Risk Factors for Depression
Highly plausible risk factors for depression include:
Age. The risk of dysthymia increases with age until age 65, at which time there is a marked decrease (Bland 1997; Horwath and Weissman 1995; Keller 1994).
Culture. Although rates of dysthymia generally are similar across cultures, this finding is not universal. There is some evidence to suggest that rates of depressive symptoms and patterns of gender differences vary across cultures, especially when developed and developing countries are compared (Nolen-Hoeksema 1990, cited in Culbertson 1997). The conceptualization, assessment, and diagnosis of depression and dysthymia in terms that are universally acceptable continue to pose a problem in cross-cultural comparisons (Culbertson 1997).
Female Gender. A higher rate of depressive symptoms in females is one of the most robust findings in depression research. Although rates vary, a ratio of 2 : 1 for both major depression and dysthymic disorder is commonly accepted (Angst 1997; Culbertson 1997; Sprock and Yoder 1997).
Genetics. A link has been established between genetics and the development of depression. Potential genetic markers have been identified that are associated with the development of mood disorders.

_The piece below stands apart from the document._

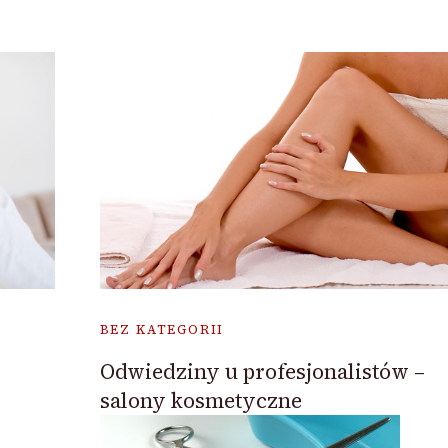
BEZ KATEGORII
Odwiedziny u profesjonalistów –
salony kosmetyczne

Marital Status. Individuals who are divorced or separated show higher rates of depressive symptoms compared to those who are married or never have been married (Bland 1997; Horwath and Weissman 1995).
Poor Mental Health. Having mild-to-moderate depression (dysthymia) increases the likelihood of major depression. (Bland,1997; Horwath and Weissman 1995).
Poor Physical Health. High rates of depression are related to poor health in general (Burvill 1995), as well as to specific illnesses such as cancer, hypothyroidism, and Cushing's syndrome.
Substance Use or Abuse. Depression often co-occurs with substance abuse. The prevalence of dual diagnosis (also known as comorbidity) between dysthymia and substance abuse is approximately 18% (Maser, Weise, and Gwirtsman 1995).